I’m not a Charlie Hartley level boat cleanliness freak, but I do my best to consistently combat my slovenly habits and take care of my gear. That means I wipe down the boat with some sort of spray cleaner after most outings and take other measures in between trips. That lessens the chance that I’ll do some unnecessary damage and increases the ease with which the boat will sell when it’s time for the new one. I don’t panic if a hooked fish spills a little blood on the carpet, but I do get aggravated if a fishing partner continues to hold a bass over the carpet as it gushes blood.

Other than fish blood, cracker crumbs and inadvertently spilled beverages (and the occasional Spike-It mishap), once you’re actually in the boat, you’re not likely to dirty the carpet much. You don’t want to grind things into it, but that’s more likely to happen when you’re standing on the ramp, or when your partner pulls your rig into a muddy field for weigh-in. That’s when the mud, muck and gravel invariably finds its way into your boat. It’s also when you’re most likely to be tired, aggravated and anxious to get home, so you’re less likely to be careful.

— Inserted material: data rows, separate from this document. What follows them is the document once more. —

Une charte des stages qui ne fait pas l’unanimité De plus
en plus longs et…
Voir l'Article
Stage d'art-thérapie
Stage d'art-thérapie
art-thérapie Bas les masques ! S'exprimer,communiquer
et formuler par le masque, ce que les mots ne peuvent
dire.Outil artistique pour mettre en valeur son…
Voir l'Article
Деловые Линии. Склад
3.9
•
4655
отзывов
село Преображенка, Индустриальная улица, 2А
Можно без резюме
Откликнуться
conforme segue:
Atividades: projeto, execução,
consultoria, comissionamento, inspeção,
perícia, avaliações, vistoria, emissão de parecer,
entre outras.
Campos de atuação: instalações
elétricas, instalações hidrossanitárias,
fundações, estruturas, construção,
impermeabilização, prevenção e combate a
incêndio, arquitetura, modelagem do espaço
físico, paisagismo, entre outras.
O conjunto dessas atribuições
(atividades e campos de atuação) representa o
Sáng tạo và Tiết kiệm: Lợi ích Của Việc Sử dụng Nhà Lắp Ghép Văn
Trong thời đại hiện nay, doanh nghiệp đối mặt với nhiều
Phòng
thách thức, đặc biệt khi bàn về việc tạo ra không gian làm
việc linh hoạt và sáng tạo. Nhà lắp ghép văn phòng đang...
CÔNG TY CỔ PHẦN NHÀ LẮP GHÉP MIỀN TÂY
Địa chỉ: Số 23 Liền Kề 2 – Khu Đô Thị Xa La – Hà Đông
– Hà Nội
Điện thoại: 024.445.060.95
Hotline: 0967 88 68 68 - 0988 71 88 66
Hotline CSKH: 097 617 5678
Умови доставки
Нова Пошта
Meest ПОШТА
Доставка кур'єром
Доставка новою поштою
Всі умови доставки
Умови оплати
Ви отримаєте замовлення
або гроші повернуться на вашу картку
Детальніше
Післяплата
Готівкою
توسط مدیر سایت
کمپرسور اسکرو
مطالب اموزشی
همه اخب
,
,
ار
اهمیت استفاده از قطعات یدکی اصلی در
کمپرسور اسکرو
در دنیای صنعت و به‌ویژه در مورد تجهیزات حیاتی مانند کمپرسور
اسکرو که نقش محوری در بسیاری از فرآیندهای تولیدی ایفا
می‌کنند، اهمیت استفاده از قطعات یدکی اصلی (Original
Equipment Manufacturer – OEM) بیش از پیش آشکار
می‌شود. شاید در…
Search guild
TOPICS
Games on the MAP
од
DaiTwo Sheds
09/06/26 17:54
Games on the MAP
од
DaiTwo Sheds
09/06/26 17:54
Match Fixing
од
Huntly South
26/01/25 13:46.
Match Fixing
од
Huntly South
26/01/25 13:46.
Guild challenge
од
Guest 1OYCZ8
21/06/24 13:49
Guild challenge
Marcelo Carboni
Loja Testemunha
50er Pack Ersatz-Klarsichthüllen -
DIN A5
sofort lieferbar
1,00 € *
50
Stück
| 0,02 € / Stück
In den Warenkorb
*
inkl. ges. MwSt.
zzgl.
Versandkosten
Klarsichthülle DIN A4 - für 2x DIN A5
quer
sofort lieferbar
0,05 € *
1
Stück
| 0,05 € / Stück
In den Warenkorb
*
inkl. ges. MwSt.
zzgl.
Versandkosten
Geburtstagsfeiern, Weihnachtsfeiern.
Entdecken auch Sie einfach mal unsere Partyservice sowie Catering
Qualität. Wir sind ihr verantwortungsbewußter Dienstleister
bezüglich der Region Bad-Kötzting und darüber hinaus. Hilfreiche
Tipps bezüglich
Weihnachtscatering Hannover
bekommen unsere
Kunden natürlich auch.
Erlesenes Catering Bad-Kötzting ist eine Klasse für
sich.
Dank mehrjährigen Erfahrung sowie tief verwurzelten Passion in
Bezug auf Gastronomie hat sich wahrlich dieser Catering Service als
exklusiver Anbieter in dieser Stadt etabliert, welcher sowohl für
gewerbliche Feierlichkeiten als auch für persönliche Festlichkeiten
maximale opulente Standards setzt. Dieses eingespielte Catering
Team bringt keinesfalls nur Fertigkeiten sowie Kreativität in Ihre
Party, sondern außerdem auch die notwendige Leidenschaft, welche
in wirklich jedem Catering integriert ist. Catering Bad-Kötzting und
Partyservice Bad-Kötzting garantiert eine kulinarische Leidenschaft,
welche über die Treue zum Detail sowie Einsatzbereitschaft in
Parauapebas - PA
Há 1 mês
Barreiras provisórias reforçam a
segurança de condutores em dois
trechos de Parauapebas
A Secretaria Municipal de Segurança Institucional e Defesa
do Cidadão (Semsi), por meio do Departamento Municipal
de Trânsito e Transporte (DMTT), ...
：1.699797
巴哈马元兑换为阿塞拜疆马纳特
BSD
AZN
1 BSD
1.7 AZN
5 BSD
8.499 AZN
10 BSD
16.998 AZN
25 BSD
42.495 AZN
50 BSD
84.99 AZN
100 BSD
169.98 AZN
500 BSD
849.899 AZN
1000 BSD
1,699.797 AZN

The Kick Brush is one of those “Why didn’t I think of it?” inventions. When you’re stepping back into the boat it stares you in the face, tempting you to pass it by with dirty soles. You don’t have to take your shoes off, you just need to swipe ‘em a couple of times. Making it even easier, even a lawyer can install one in about the time it took to read this column. There’s really no reason not to have one if you care about keeping things clean but you’re also slightly lazy. My wife, who is consistently amazed by my ability to rip pants, drip soup on clean shirts, and spill my beverages (she hasn’t yet forced me to use a sippy cup, but I’m sure it’s coming), fully supported this acquisition.